▶ Written exercise
Swap every "Page size" in the saved entries below for "Canvas size", and give the lines again with nothing else altered.

▶ Saved entries
▶

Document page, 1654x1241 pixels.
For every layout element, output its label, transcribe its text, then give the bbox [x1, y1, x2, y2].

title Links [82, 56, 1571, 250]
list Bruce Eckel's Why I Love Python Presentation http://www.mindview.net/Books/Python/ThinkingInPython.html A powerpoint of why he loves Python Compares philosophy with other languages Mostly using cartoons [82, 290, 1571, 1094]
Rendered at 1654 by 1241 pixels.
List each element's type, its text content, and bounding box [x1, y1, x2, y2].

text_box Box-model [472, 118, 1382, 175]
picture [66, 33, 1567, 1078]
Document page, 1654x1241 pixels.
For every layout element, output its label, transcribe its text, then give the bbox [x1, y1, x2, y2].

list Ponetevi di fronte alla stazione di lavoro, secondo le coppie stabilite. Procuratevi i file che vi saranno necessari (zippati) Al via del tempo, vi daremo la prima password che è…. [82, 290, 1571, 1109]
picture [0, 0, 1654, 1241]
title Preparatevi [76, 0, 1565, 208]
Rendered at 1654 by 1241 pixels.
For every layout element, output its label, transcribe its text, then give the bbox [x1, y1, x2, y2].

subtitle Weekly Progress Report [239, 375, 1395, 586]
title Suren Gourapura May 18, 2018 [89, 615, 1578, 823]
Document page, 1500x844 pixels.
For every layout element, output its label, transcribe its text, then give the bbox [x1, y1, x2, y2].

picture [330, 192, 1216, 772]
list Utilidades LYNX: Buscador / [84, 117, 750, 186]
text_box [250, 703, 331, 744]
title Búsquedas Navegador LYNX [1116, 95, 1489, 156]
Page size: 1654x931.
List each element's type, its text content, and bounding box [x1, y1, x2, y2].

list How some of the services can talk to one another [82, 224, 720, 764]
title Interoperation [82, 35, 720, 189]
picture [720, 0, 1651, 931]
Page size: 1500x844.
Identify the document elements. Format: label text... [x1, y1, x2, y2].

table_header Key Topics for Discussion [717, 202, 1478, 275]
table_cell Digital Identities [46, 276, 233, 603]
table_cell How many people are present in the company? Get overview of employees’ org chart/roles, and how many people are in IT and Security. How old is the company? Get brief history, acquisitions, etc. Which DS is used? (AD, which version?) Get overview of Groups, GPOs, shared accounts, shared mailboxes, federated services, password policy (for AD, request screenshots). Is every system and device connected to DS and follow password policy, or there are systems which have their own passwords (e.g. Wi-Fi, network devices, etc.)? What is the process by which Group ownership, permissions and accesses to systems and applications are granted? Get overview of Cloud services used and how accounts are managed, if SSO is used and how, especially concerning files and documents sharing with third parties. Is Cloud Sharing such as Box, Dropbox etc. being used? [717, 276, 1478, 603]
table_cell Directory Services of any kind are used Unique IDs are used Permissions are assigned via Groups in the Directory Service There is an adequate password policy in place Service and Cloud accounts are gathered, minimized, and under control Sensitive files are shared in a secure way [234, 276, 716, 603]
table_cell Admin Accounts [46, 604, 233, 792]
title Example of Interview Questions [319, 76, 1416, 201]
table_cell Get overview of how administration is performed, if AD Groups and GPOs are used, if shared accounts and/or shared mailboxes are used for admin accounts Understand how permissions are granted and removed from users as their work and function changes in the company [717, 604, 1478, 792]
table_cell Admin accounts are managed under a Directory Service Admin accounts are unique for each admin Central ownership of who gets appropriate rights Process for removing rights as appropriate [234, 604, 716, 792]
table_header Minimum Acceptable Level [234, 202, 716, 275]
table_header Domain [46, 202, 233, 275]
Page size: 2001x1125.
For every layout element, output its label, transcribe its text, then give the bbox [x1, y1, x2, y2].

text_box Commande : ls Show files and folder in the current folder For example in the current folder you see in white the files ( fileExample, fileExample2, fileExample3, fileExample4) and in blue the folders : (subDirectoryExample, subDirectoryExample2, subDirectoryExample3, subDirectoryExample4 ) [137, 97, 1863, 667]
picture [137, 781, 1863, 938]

◀

▶ Written reply
Document page, 1654x1241 pixels.
For every layout element, output its label, transcribe its text, then give the bbox [x1, y1, x2, y2].

title Links [82, 56, 1571, 250]
list Bruce Eckel's Why I Love Python Presentation http://www.mindview.net/Books/Python/ThinkingInPython.html A powerpoint of why he loves Python Compares philosophy with other languages Mostly using cartoons [82, 290, 1571, 1094]
Rendered at 1654 by 1241 pixels.
List each element's type, its text content, and bounding box [x1, y1, x2, y2].

text_box Box-model [472, 118, 1382, 175]
picture [66, 33, 1567, 1078]
Document page, 1654x1241 pixels.
For every layout element, output its label, transcribe its text, then give the bbox [x1, y1, x2, y2].

list Ponetevi di fronte alla stazione di lavoro, secondo le coppie stabilite. Procuratevi i file che vi saranno necessari (zippati) Al via del tempo, vi daremo la prima password che è…. [82, 290, 1571, 1109]
picture [0, 0, 1654, 1241]
title Preparatevi [76, 0, 1565, 208]
Rendered at 1654 by 1241 pixels.
For every layout element, output its label, transcribe its text, then give the bbox [x1, y1, x2, y2].

subtitle Weekly Progress Report [239, 375, 1395, 586]
title Suren Gourapura May 18, 2018 [89, 615, 1578, 823]
Document page, 1500x844 pixels.
For every layout element, output its label, transcribe its text, then give the bbox [x1, y1, x2, y2].

picture [330, 192, 1216, 772]
list Utilidades LYNX: Buscador / [84, 117, 750, 186]
text_box [250, 703, 331, 744]
title Búsquedas Navegador LYNX [1116, 95, 1489, 156]
Canvas size: 1654x931.
List each element's type, its text content, and bounding box [x1, y1, x2, y2].

list How some of the services can talk to one another [82, 224, 720, 764]
title Interoperation [82, 35, 720, 189]
picture [720, 0, 1651, 931]
Canvas size: 1500x844.
Identify the document elements. Format: label text... [x1, y1, x2, y2].

table_header Key Topics for Discussion [717, 202, 1478, 275]
table_cell Digital Identities [46, 276, 233, 603]
table_cell How many people are present in the company? Get overview of employees’ org chart/roles, and how many people are in IT and Security. How old is the company? Get brief history, acquisitions, etc. Which DS is used? (AD, which version?) Get overview of Groups, GPOs, shared accounts, shared mailboxes, federated services, password policy (for AD, request screenshots). Is every system and device connected to DS and follow password policy, or there are systems which have their own passwords (e.g. Wi-Fi, network devices, etc.)? What is the process by which Group ownership, permissions and accesses to systems and applications are granted? Get overview of Cloud services used and how accounts are managed, if SSO is used and how, especially concerning files and documents sharing with third parties. Is Cloud Sharing such as Box, Dropbox etc. being used? [717, 276, 1478, 603]
table_cell Directory Services of any kind are used Unique IDs are used Permissions are assigned via Groups in the Directory Service There is an adequate password policy in place Service and Cloud accounts are gathered, minimized, and under control Sensitive files are shared in a secure way [234, 276, 716, 603]
table_cell Admin Accounts [46, 604, 233, 792]
title Example of Interview Questions [319, 76, 1416, 201]
table_cell Get overview of how administration is performed, if AD Groups and GPOs are used, if shared accounts and/or shared mailboxes are used for admin accounts Understand how permissions are granted and removed from users as their work and function changes in the company [717, 604, 1478, 792]
table_cell Admin accounts are managed under a Directory Service Admin accounts are unique for each admin Central ownership of who gets appropriate rights Process for removing rights as appropriate [234, 604, 716, 792]
table_header Minimum Acceptable Level [234, 202, 716, 275]
table_header Domain [46, 202, 233, 275]
Canvas size: 2001x1125.
For every layout element, output its label, transcribe its text, then give the bbox [x1, y1, x2, y2].

text_box Commande : ls Show files and folder in the current folder For example in the current folder you see in white the files ( fileExample, fileExample2, fileExample3, fileExample4) and in blue the folders : (subDirectoryExample, subDirectoryExample2, subDirectoryExample3, subDirectoryExample4 ) [137, 97, 1863, 667]
picture [137, 781, 1863, 938]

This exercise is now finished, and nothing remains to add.